Frederick Solly-Flood, QC (7 August 1801 – 13 May 1888) was a British lawyer who became Attorney General of Gibraltar.

== Life and career ==
He was born the son of fishmonger Richard Solly of London and inherited estates in County Wexford, Ireland from his maternal grandfather Sir Frederick Flood, Bt, assuming the additional name of Flood in 1818 by letters patent. He was educated briefly at Harrow School and at Cambridge University, where he was awarded BA in 1825 and MA in 1828. He entered Lincoln's Inn and was called to the bar in 1828, afterwards setting up in legal practice in London and becoming King's Council.

Financial difficulties as a result of gambling forced him to sell his legal practice and accept in 1866 the post of Attorney-General in Gibraltar.
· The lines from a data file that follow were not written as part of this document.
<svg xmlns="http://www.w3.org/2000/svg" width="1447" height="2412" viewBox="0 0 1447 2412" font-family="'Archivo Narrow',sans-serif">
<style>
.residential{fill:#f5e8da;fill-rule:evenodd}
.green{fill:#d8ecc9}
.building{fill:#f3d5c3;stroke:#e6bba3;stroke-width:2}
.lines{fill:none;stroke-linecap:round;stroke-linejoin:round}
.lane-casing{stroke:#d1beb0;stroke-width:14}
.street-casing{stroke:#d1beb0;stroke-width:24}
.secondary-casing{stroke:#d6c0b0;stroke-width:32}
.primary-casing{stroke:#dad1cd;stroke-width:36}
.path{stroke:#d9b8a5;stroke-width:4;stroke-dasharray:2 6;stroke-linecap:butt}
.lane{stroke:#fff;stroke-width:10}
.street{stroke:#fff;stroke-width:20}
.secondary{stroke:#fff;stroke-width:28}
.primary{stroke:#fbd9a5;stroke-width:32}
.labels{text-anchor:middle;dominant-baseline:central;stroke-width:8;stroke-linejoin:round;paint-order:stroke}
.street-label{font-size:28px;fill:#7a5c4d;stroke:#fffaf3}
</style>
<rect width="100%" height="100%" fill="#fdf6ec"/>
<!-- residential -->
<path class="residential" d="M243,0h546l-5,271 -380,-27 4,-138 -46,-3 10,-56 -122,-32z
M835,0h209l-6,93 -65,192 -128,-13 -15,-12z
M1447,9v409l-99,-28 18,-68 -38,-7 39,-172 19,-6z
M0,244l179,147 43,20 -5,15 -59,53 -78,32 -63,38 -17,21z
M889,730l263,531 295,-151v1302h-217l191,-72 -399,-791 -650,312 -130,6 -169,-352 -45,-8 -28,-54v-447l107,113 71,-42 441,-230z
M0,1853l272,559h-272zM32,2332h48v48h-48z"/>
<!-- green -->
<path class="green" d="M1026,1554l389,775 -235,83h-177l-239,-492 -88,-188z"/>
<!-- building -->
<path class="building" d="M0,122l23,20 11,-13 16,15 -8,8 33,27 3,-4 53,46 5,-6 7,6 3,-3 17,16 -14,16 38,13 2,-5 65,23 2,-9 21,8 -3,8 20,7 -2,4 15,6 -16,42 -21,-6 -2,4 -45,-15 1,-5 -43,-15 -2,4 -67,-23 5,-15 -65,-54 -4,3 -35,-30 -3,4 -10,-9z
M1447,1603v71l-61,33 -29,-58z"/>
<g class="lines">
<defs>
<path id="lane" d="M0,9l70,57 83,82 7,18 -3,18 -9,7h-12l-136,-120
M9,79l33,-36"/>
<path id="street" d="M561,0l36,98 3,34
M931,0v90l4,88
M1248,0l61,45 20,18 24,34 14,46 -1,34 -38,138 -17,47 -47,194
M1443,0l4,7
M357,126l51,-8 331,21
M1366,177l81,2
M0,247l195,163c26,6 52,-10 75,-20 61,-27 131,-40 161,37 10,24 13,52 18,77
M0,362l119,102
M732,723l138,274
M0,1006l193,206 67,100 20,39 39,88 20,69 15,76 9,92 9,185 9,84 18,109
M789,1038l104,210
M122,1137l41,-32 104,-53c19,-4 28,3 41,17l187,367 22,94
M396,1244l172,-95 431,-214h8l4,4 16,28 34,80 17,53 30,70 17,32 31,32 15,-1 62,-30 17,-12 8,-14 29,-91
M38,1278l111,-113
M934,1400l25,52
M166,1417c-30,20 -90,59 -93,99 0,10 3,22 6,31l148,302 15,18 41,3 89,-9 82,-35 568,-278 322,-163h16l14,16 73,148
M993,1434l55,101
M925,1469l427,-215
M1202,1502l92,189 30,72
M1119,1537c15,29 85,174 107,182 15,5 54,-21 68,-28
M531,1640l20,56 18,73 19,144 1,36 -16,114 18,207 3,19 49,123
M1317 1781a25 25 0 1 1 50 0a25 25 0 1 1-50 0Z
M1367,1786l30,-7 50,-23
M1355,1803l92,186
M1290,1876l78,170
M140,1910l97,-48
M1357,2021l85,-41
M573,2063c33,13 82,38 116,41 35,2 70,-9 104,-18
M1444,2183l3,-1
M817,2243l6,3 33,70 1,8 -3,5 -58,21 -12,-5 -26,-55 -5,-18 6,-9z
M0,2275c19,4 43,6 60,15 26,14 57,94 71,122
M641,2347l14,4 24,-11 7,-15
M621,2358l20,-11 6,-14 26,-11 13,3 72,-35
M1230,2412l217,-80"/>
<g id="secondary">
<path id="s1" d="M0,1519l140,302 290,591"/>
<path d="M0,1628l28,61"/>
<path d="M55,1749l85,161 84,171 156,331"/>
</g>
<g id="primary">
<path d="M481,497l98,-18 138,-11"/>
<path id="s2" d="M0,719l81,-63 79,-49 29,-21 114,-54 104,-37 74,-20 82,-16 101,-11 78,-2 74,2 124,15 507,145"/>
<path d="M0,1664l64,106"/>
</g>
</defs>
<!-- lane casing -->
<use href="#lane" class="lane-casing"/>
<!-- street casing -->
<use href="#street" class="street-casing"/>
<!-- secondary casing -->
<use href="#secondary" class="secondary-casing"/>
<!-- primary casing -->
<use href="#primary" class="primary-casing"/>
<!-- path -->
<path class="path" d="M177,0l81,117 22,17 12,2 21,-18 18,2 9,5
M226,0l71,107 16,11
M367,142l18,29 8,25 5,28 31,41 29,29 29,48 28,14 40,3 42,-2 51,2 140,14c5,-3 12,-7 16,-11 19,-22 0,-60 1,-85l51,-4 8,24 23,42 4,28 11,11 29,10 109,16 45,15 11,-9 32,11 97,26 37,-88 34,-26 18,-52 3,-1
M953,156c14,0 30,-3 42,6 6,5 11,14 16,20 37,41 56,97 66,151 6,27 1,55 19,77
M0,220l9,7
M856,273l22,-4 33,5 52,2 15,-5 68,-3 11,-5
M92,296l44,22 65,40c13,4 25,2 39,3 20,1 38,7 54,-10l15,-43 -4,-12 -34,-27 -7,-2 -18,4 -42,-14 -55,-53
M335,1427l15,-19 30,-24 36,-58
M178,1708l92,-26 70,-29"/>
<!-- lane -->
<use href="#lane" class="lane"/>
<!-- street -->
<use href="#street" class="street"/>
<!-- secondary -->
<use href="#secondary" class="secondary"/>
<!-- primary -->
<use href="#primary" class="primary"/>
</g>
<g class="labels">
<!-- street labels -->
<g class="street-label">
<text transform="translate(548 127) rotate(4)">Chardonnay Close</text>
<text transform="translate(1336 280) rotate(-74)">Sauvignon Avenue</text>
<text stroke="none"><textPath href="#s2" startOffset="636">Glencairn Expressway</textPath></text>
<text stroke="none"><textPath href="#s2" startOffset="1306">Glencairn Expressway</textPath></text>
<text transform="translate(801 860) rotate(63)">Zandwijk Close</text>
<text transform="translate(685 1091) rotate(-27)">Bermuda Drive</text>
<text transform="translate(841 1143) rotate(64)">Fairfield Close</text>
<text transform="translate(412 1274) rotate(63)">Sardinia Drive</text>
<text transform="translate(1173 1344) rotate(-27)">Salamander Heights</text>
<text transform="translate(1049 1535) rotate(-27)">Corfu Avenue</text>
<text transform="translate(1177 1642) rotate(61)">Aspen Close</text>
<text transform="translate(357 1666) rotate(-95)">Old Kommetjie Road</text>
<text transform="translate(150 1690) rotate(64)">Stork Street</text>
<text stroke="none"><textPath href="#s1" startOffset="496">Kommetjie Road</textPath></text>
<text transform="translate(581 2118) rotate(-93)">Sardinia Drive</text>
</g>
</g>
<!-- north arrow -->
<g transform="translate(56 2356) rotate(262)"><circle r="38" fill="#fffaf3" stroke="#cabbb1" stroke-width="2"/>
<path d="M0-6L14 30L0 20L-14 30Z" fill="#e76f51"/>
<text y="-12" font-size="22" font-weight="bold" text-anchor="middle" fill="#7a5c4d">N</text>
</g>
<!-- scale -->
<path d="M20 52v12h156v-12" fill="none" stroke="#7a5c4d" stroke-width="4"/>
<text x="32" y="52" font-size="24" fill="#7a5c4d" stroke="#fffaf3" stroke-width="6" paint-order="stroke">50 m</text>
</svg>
During his tenure there the sailing ship Mary Celeste arrived, bearing a three person salvage crew, who claimed the salvage prize. Solly-Flood accused the salvage crew of piracy, claiming they had killed her original crew. In the event the Judge was persuaded to limit the salvage prize to a fraction of its true value. Flood was described by a historian of the Mary Celeste affair as a man "whose arrogance and pomposity were inversely proportional to his IQ" and as "... the sort of man who, once he had made up his mind about something, couldn't be shifted." Solly-Flood held the post of attorney general until 1877.

== Death ==
He died in Gibraltar in 1888 and was buried in Gibraltar Cemetery. He had married Mary Williamson and had seven children, one of whom was General Sir Frederick Richard Solly-Flood K.C.B.